◆ EXERCISE INPUT ◆
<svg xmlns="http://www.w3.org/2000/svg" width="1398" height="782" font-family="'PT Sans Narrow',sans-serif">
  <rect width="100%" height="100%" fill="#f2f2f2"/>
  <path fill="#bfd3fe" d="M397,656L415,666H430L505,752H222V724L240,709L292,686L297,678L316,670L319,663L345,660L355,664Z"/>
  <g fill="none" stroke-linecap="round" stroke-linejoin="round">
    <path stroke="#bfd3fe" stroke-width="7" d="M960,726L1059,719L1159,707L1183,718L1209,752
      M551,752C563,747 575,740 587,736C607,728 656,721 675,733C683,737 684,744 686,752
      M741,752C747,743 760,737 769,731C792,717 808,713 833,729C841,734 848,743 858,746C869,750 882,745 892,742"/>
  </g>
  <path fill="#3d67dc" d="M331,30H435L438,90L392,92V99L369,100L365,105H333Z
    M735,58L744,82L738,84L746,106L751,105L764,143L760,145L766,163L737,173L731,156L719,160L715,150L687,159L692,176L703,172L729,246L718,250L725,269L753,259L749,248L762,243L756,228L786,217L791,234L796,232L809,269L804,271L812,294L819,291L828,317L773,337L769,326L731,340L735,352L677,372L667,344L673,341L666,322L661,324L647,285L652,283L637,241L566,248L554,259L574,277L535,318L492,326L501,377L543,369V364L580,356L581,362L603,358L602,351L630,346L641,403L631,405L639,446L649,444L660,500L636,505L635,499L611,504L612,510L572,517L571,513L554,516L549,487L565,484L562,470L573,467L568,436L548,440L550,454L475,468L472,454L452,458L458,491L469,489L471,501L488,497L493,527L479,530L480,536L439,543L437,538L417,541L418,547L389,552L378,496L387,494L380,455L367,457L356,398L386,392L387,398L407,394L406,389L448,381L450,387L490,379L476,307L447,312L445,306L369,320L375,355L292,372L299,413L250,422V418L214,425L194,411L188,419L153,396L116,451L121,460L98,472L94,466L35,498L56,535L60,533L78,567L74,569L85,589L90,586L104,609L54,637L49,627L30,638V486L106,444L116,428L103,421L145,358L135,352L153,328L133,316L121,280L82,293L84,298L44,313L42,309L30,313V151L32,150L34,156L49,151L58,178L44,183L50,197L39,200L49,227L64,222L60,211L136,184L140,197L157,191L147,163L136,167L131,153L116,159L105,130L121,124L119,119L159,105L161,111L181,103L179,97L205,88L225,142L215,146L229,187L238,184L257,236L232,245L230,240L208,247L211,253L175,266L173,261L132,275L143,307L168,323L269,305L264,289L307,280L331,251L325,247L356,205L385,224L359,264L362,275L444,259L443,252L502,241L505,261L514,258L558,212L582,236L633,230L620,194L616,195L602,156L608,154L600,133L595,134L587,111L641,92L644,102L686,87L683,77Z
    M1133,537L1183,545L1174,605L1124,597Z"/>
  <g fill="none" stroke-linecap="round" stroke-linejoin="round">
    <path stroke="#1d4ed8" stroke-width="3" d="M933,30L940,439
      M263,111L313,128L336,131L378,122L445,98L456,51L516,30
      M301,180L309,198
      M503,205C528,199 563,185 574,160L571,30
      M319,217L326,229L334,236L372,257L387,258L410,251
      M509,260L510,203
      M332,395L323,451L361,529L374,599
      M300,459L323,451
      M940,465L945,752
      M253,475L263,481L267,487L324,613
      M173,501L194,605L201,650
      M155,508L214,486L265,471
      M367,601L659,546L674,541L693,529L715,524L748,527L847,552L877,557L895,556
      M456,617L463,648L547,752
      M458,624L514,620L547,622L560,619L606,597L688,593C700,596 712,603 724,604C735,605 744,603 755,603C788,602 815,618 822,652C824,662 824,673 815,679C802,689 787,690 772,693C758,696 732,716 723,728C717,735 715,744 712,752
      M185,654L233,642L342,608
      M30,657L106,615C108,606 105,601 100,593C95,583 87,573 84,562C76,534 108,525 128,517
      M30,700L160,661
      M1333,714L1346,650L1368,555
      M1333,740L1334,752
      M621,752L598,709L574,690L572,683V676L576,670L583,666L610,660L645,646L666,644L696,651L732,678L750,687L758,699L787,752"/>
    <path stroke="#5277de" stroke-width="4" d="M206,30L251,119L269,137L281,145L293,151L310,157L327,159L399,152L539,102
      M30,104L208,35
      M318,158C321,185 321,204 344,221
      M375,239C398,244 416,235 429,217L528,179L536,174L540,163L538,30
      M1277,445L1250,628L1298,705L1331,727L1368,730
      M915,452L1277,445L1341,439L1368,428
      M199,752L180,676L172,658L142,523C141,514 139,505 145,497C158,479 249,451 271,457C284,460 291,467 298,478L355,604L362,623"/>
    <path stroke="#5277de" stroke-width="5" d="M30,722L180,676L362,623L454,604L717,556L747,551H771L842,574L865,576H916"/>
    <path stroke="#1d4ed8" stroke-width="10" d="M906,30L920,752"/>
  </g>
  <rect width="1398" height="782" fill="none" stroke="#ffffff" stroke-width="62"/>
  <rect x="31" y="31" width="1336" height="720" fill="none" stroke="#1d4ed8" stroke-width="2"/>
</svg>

◆ WHAT IS REQUIRED ◆
An exact copy of every record above is required.

◆ RESPONSE BELOW ◆
<svg xmlns="http://www.w3.org/2000/svg" width="1398" height="782" font-family="'PT Sans Narrow',sans-serif">
  <rect width="100%" height="100%" fill="#f2f2f2"/>
  <path fill="#bfd3fe" d="M397,656L415,666H430L505,752H222V724L240,709L292,686L297,678L316,670L319,663L345,660L355,664Z"/>
  <g fill="none" stroke-linecap="round" stroke-linejoin="round">
    <path stroke="#bfd3fe" stroke-width="7" d="M960,726L1059,719L1159,707L1183,718L1209,752
      M551,752C563,747 575,740 587,736C607,728 656,721 675,733C683,737 684,744 686,752
      M741,752C747,743 760,737 769,731C792,717 808,713 833,729C841,734 848,743 858,746C869,750 882,745 892,742"/>
  </g>
  <path fill="#3d67dc" d="M331,30H435L438,90L392,92V99L369,100L365,105H333Z
    M735,58L744,82L738,84L746,106L751,105L764,143L760,145L766,163L737,173L731,156L719,160L715,150L687,159L692,176L703,172L729,246L718,250L725,269L753,259L749,248L762,243L756,228L786,217L791,234L796,232L809,269L804,271L812,294L819,291L828,317L773,337L769,326L731,340L735,352L677,372L667,344L673,341L666,322L661,324L647,285L652,283L637,241L566,248L554,259L574,277L535,318L492,326L501,377L543,369V364L580,356L581,362L603,358L602,351L630,346L641,403L631,405L639,446L649,444L660,500L636,505L635,499L611,504L612,510L572,517L571,513L554,516L549,487L565,484L562,470L573,467L568,436L548,440L550,454L475,468L472,454L452,458L458,491L469,489L471,501L488,497L493,527L479,530L480,536L439,543L437,538L417,541L418,547L389,552L378,496L387,494L380,455L367,457L356,398L386,392L387,398L407,394L406,389L448,381L450,387L490,379L476,307L447,312L445,306L369,320L375,355L292,372L299,413L250,422V418L214,425L194,411L188,419L153,396L116,451L121,460L98,472L94,466L35,498L56,535L60,533L78,567L74,569L85,589L90,586L104,609L54,637L49,627L30,638V486L106,444L116,428L103,421L145,358L135,352L153,328L133,316L121,280L82,293L84,298L44,313L42,309L30,313V151L32,150L34,156L49,151L58,178L44,183L50,197L39,200L49,227L64,222L60,211L136,184L140,197L157,191L147,163L136,167L131,153L116,159L105,130L121,124L119,119L159,105L161,111L181,103L179,97L205,88L225,142L215,146L229,187L238,184L257,236L232,245L230,240L208,247L211,253L175,266L173,261L132,275L143,307L168,323L269,305L264,289L307,280L331,251L325,247L356,205L385,224L359,264L362,275L444,259L443,252L502,241L505,261L514,258L558,212L582,236L633,230L620,194L616,195L602,156L608,154L600,133L595,134L587,111L641,92L644,102L686,87L683,77Z
    M1133,537L1183,545L1174,605L1124,597Z"/>
  <g fill="none" stroke-linecap="round" stroke-linejoin="round">
    <path stroke="#1d4ed8" stroke-width="3" d="M933,30L940,439
      M263,111L313,128L336,131L378,122L445,98L456,51L516,30
      M301,180L309,198
      M503,205C528,199 563,185 574,160L571,30
      M319,217L326,229L334,236L372,257L387,258L410,251
      M509,260L510,203
      M332,395L323,451L361,529L374,599
      M300,459L323,451
      M940,465L945,752
      M253,475L263,481L267,487L324,613
      M173,501L194,605L201,650
      M155,508L214,486L265,471
      M367,601L659,546L674,541L693,529L715,524L748,527L847,552L877,557L895,556
      M456,617L463,648L547,752
      M458,624L514,620L547,622L560,619L606,597L688,593C700,596 712,603 724,604C735,605 744,603 755,603C788,602 815,618 822,652C824,662 824,673 815,679C802,689 787,690 772,693C758,696 732,716 723,728C717,735 715,744 712,752
      M185,654L233,642L342,608
      M30,657L106,615C108,606 105,601 100,593C95,583 87,573 84,562C76,534 108,525 128,517
      M30,700L160,661
      M1333,714L1346,650L1368,555
      M1333,740L1334,752
      M621,752L598,709L574,690L572,683V676L576,670L583,666L610,660L645,646L666,644L696,651L732,678L750,687L758,699L787,752"/>
    <path stroke="#5277de" stroke-width="4" d="M206,30L251,119L269,137L281,145L293,151L310,157L327,159L399,152L539,102
      M30,104L208,35
      M318,158C321,185 321,204 344,221
      M375,239C398,244 416,235 429,217L528,179L536,174L540,163L538,30
      M1277,445L1250,628L1298,705L1331,727L1368,730
      M915,452L1277,445L1341,439L1368,428
      M199,752L180,676L172,658L142,523C141,514 139,505 145,497C158,479 249,451 271,457C284,460 291,467 298,478L355,604L362,623"/>
    <path stroke="#5277de" stroke-width="5" d="M30,722L180,676L362,623L454,604L717,556L747,551H771L842,574L865,576H916"/>
    <path stroke="#1d4ed8" stroke-width="10" d="M906,30L920,752"/>
  </g>
  <rect width="1398" height="782" fill="none" stroke="#ffffff" stroke-width="62"/>
  <rect x="31" y="31" width="1336" height="720" fill="none" stroke="#1d4ed8" stroke-width="2"/>
</svg>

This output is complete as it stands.